Would you please copy the entries exactly, leaving every picture aside?

Segment Start: Provided data

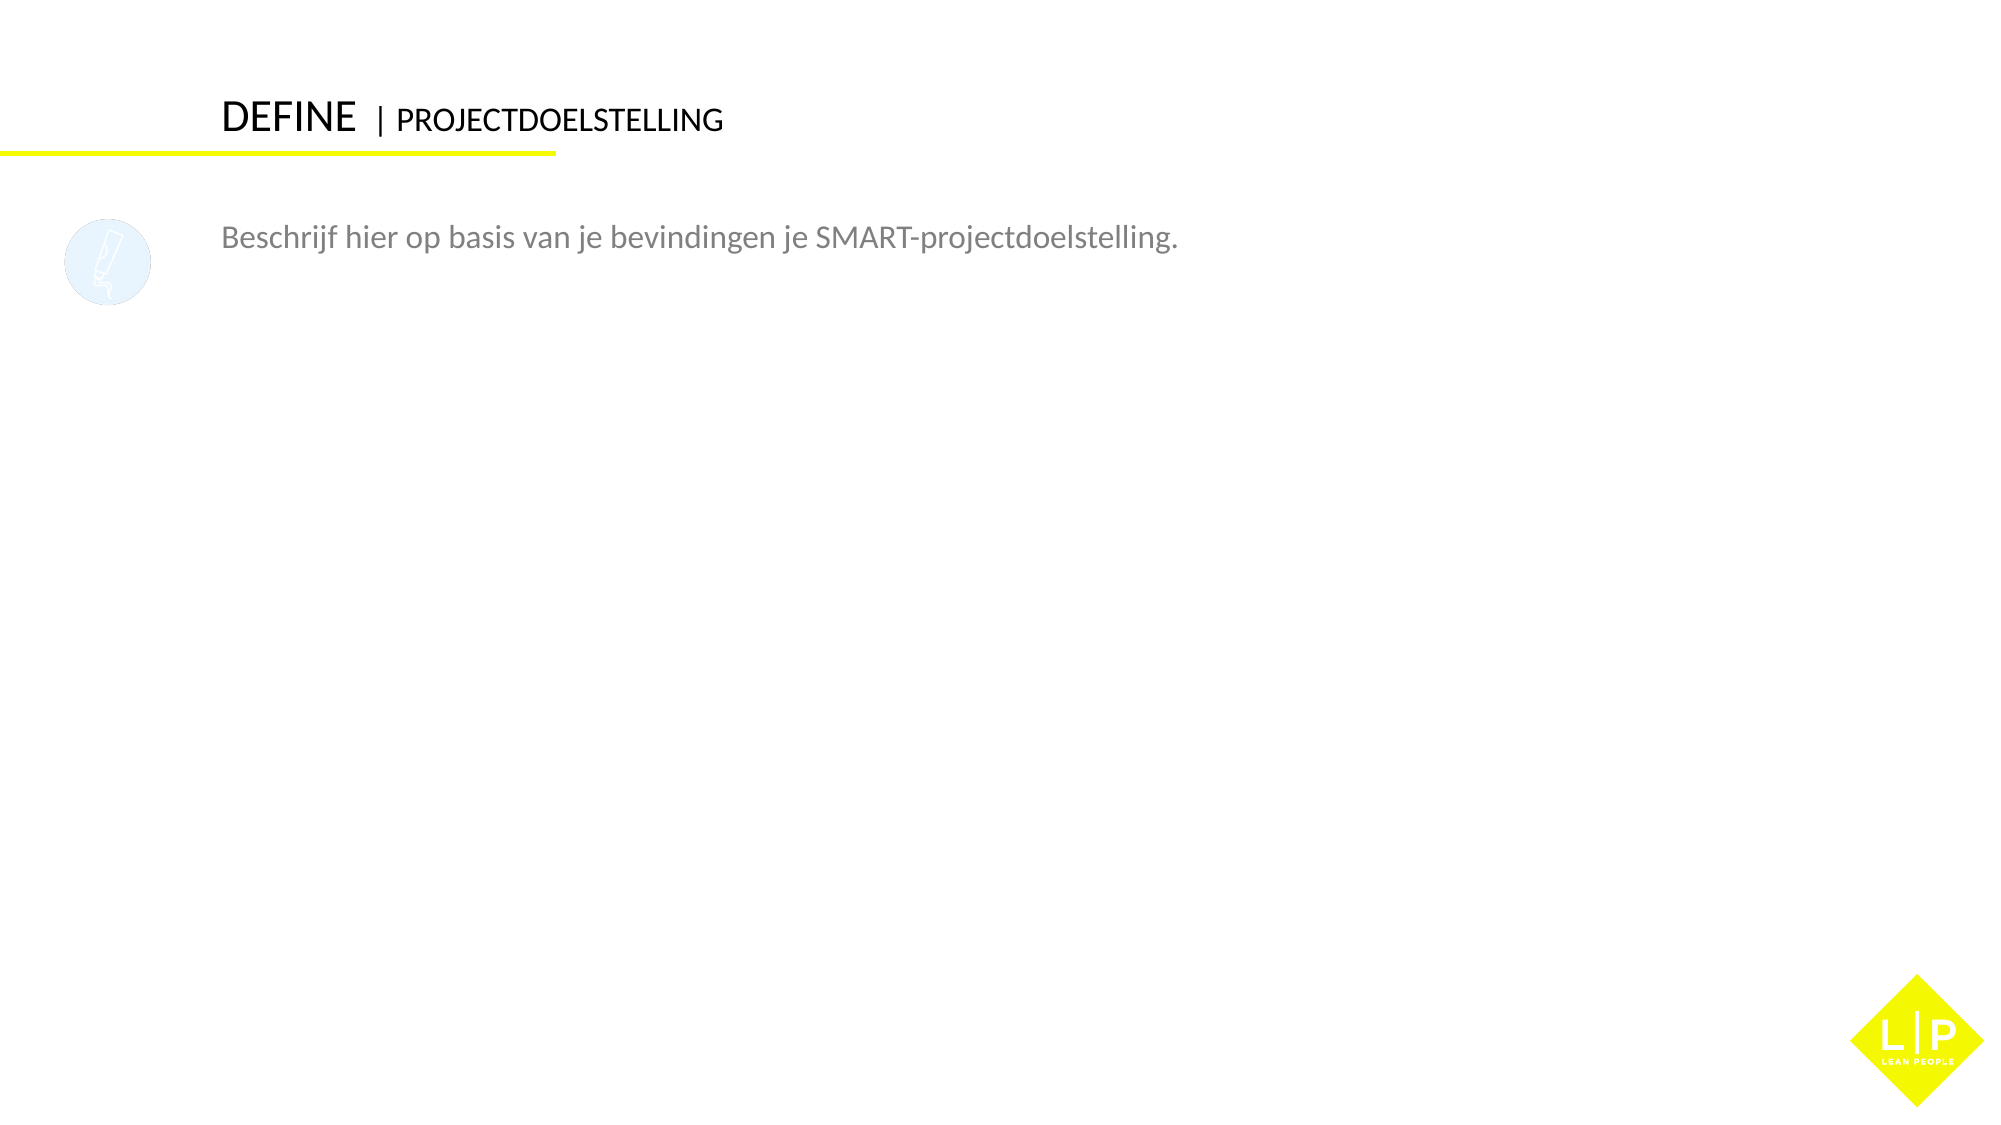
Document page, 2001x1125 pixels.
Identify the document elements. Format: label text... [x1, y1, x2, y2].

list Beschrijf hier op basis van je bevindingen je SMART-projectdoelstelling. [206, 212, 1823, 987]
picture [56, 212, 158, 311]
text_box DEFINE | PROJECTDOELSTELLING [206, 64, 1241, 154]
picture [1839, 962, 1996, 1118]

Segment End: Provided data

> [Answer to the problem]
Document page, 2001x1125 pixels.
Identify the document elements. Format: label text... [x1, y1, x2, y2].

list Beschrijf hier op basis van je bevindingen je SMART-projectdoelstelling. [206, 212, 1823, 987]
picture [56, 212, 158, 311]
text_box DEFINE | PROJECTDOELSTELLING [206, 64, 1241, 154]
picture [1839, 962, 1996, 1118]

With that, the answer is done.